> TRY IT
Exact copies of all the entries are required.

[Page-level text extractions]
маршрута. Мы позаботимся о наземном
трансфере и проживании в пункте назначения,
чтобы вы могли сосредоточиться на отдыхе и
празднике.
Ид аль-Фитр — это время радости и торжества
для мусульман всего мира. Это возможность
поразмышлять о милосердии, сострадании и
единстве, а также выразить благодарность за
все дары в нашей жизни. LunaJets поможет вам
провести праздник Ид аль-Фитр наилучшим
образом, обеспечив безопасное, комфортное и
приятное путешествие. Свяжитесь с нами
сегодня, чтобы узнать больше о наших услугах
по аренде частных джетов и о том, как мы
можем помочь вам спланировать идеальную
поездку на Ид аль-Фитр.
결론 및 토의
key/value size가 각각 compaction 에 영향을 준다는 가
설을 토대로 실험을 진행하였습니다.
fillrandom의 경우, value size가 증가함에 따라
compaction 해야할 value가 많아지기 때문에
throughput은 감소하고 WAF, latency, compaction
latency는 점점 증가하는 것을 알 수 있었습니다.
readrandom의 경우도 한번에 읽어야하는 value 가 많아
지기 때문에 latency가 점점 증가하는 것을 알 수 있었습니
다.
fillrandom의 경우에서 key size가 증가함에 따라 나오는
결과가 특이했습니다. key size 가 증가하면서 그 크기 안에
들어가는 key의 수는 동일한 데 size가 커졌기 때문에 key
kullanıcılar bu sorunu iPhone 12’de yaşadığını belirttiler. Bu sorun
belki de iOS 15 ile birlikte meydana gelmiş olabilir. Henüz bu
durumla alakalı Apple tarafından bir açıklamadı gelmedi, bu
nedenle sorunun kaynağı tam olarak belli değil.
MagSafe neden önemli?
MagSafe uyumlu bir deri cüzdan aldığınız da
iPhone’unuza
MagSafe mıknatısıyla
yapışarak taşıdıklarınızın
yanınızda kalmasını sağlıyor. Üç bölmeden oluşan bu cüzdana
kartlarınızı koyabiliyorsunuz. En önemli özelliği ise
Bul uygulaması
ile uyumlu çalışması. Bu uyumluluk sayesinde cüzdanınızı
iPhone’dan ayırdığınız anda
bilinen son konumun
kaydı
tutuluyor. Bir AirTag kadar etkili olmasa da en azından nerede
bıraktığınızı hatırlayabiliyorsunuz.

> ANSWER BOX
маршрута. Мы позаботимся о наземном
трансфере и проживании в пункте назначения,
чтобы вы могли сосредоточиться на отдыхе и
празднике.
Ид аль-Фитр — это время радости и торжества
для мусульман всего мира. Это возможность
поразмышлять о милосердии, сострадании и
единстве, а также выразить благодарность за
все дары в нашей жизни. LunaJets поможет вам
провести праздник Ид аль-Фитр наилучшим
образом, обеспечив безопасное, комфортное и
приятное путешествие. Свяжитесь с нами
сегодня, чтобы узнать больше о наших услугах
по аренде частных джетов и о том, как мы
можем помочь вам спланировать идеальную
поездку на Ид аль-Фитр.
결론 및 토의
key/value size가 각각 compaction 에 영향을 준다는 가
설을 토대로 실험을 진행하였습니다.
fillrandom의 경우, value size가 증가함에 따라
compaction 해야할 value가 많아지기 때문에
throughput은 감소하고 WAF, latency, compaction
latency는 점점 증가하는 것을 알 수 있었습니다.
readrandom의 경우도 한번에 읽어야하는 value 가 많아
지기 때문에 latency가 점점 증가하는 것을 알 수 있었습니
다.
fillrandom의 경우에서 key size가 증가함에 따라 나오는
결과가 특이했습니다. key size 가 증가하면서 그 크기 안에
들어가는 key의 수는 동일한 데 size가 커졌기 때문에 key
kullanıcılar bu sorunu iPhone 12’de yaşadığını belirttiler. Bu sorun
belki de iOS 15 ile birlikte meydana gelmiş olabilir. Henüz bu
durumla alakalı Apple tarafından bir açıklamadı gelmedi, bu
nedenle sorunun kaynağı tam olarak belli değil.
MagSafe neden önemli?
MagSafe uyumlu bir deri cüzdan aldığınız da
iPhone’unuza
MagSafe mıknatısıyla
yapışarak taşıdıklarınızın
yanınızda kalmasını sağlıyor. Üç bölmeden oluşan bu cüzdana
kartlarınızı koyabiliyorsunuz. En önemli özelliği ise
Bul uygulaması
ile uyumlu çalışması. Bu uyumluluk sayesinde cüzdanınızı
iPhone’dan ayırdığınız anda
bilinen son konumun
kaydı
tutuluyor. Bir AirTag kadar etkili olmasa da en azından nerede
bıraktığınızı hatırlayabiliyorsunuz.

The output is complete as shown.